Mike Fast of the Atlanta Braves generously gave us a whole crate of 2019 balls, 6 dozen total. I asked John measure each one on and off the seams in several places and record the average difference as the seam height. It’s a crude measurement compared to the laser scans happening at WSU, but is still capable of showing wide variations from ball to ball.

He found that the average of these balls had a seam height of 0.0314 inches (0.8 mm) and the standard deviation was about 10% of that, 0.0038 inches (0.08 mm). This standard deviation agrees well with Meredith Will’s observation, while our seam height is much larger. I think this is due to a difference is the way we measured the seam height. That may seem small, but that means if the distribution is Gaussian, we will find a few balls that are smaller than 0.0238″ and as large as 0.039″ (plus and minus 2-sigma). It turns out we found a ball with seams as large as 0.039 and another that is 0.025″. These two balls are shown in Figure 1. Note that have not been rubbed with mud, which may make the seams larger.

With this large of a difference, it is obvious when you pick the ball up. You can also see it pretty well with your naked eye. To get a better idea of the whole collection, Figure 2 shows a histogram of all the seam heights.

Note that these are not just both balls from the same year, they are from the same crate. I would imagine that they were manufactured on the same day. I would expect a wider distribution of the samples were more independent.

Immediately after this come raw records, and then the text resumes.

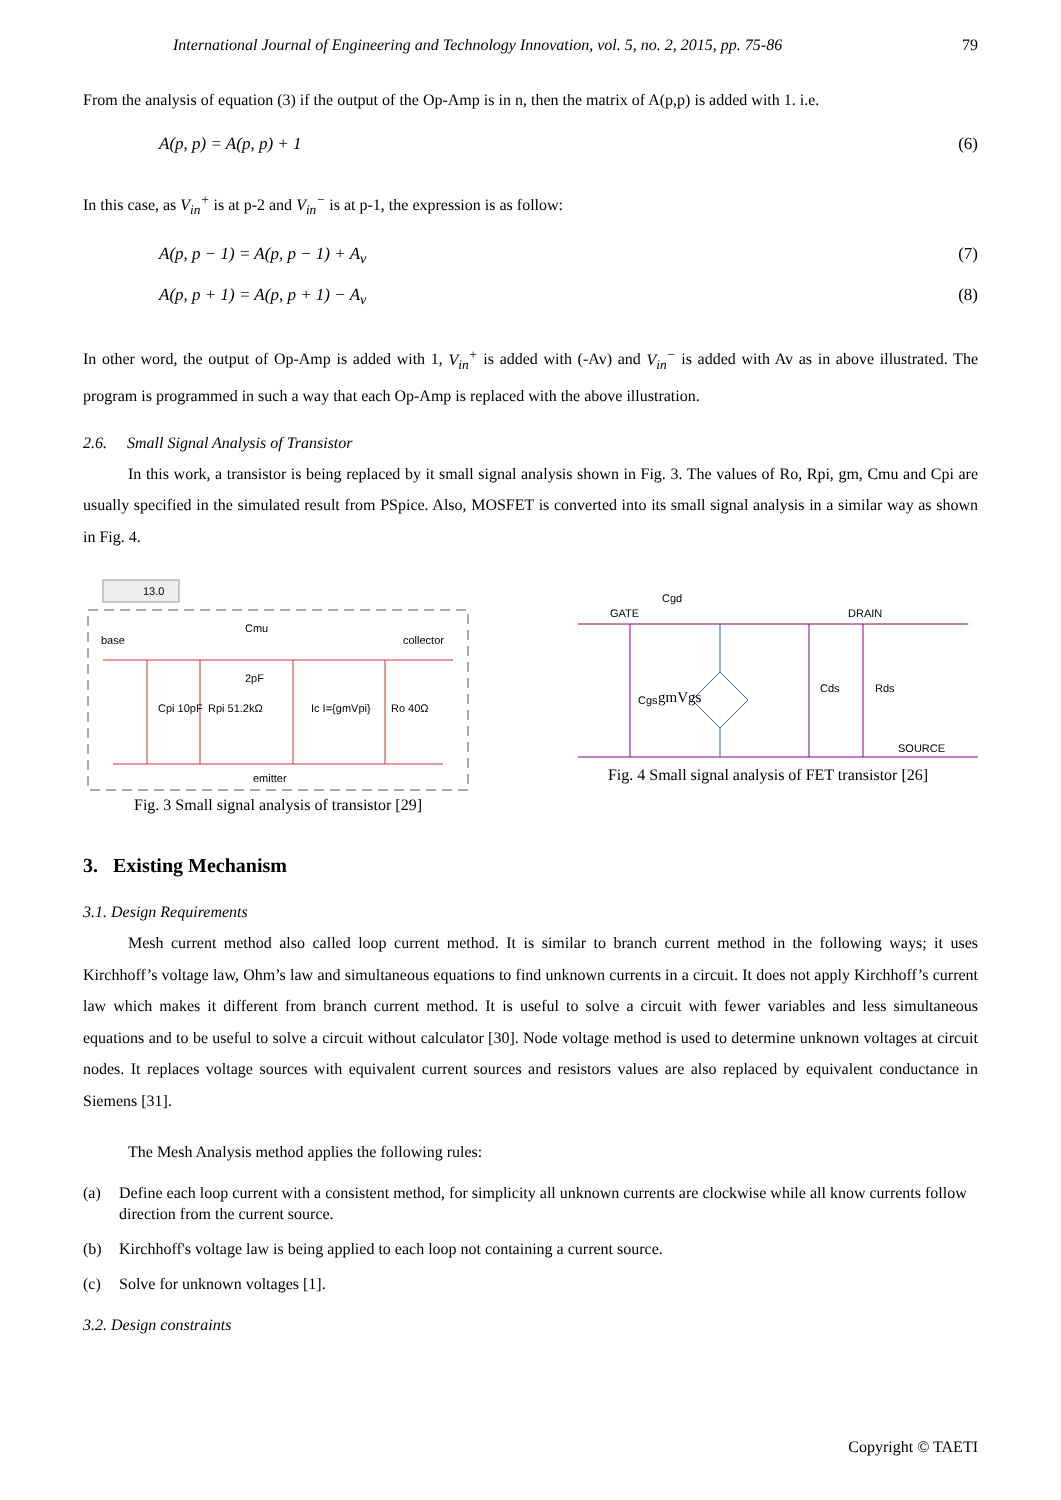International Journal of Engineering and Technology Innovation, vol. 5, no. 2, 2015, pp. 75-86 79
From the analysis of equation (3) if the output of the Op-Amp is in n, then the matrix of A(p,p) is added with 1. i.e.
A(p, p) = A(p, p) + 1 (6)
In this case, as V<sub>in</sub><sup>+</sup> is at p-2 and V<sub>in</sub><sup>−</sup> is at p-1, the expression is as follow:
A(p, p − 1) = A(p, p − 1) + A<sub>v</sub> (7)
A(p, p + 1) = A(p, p + 1) − A<sub>v</sub> (8)
In other word, the output of Op-Amp is added with 1, V<sub>in</sub><sup>+</sup> is added with (-Av) and V<sub>in</sub><sup>−</sup> is added with Av as in above illustrated. The program is programmed in such a way that each Op-Amp is replaced with the above illustration.
2.6. Small Signal Analysis of Transistor
In this work, a transistor is being replaced by it small signal analysis shown in Fig. 3. The values of Ro, Rpi, gm, Cmu and Cpi are usually specified in the simulated result from PSpice. Also, MOSFET is converted into its small signal analysis in a similar way as shown in Fig. 4.
13.0
base
Cmu
2pF
collector
Cpi 10pF
Rpi 51.2kΩ
Ic I={gmVpi}
Ro 40Ω
emitter
Fig. 3 Small signal analysis of transistor [29]
GATE
Cgd
DRAIN
Cgs
gmVgs
Cds
Rds
SOURCE
Fig. 4 Small signal analysis of FET transistor [26]
3. Existing Mechanism
3.1. Design Requirements
Mesh current method also called loop current method. It is similar to branch current method in the following ways; it uses Kirchhoff’s voltage law, Ohm’s law and simultaneous equations to find unknown currents in a circuit. It does not apply Kirchhoff’s current law which makes it different from branch current method. It is useful to solve a circuit with fewer variables and less simultaneous equations and to be useful to solve a circuit without calculator [30]. Node voltage method is used to determine unknown voltages at circuit nodes. It replaces voltage sources with equivalent current sources and resistors values are also replaced by equivalent conductance in Siemens [31].
The Mesh Analysis method applies the following rules:
(a) Define each loop current with a consistent method, for simplicity all unknown currents are clockwise while all know currents follow direction from the current source.
(b) Kirchhoff's voltage law is being applied to each loop not containing a current source.
(c) Solve for unknown voltages [1].
3.2. Design constraints
Copyright © TAETI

We have seen plenty in the lab to make us suspect that the drag on these two balls is significantly different. So, just inside the same crate of balls, you may have one that has significantly less drag than another. I’m not sure if pitchers are rejecting balls for low seams, but I think they should if they are concerned about giving up a home run.

A natural question to ask is why one ball has a higher seam than the other. What exactly is different? Meredith Wills has some theories on this question, and I believe, based on her most recent article, she would claim that the leather at the seam is thicker for the ball with the larger seam (I hope she’ll correct me if I have that wrong). It also seems to me like the high seam ball (on the left in Figure 3) has the two pieces of leather drawn more together.

An important takeaway here is that what is important to the 2019 Home Run results is the mean of this distribution. Has it changed? One data point: Meredith lent me a ball from the 2009 , and its seams are 0.045″ high, larger than any ball from our 2019 collection. I will have a post soon about how that ball behaves compared to the current ball.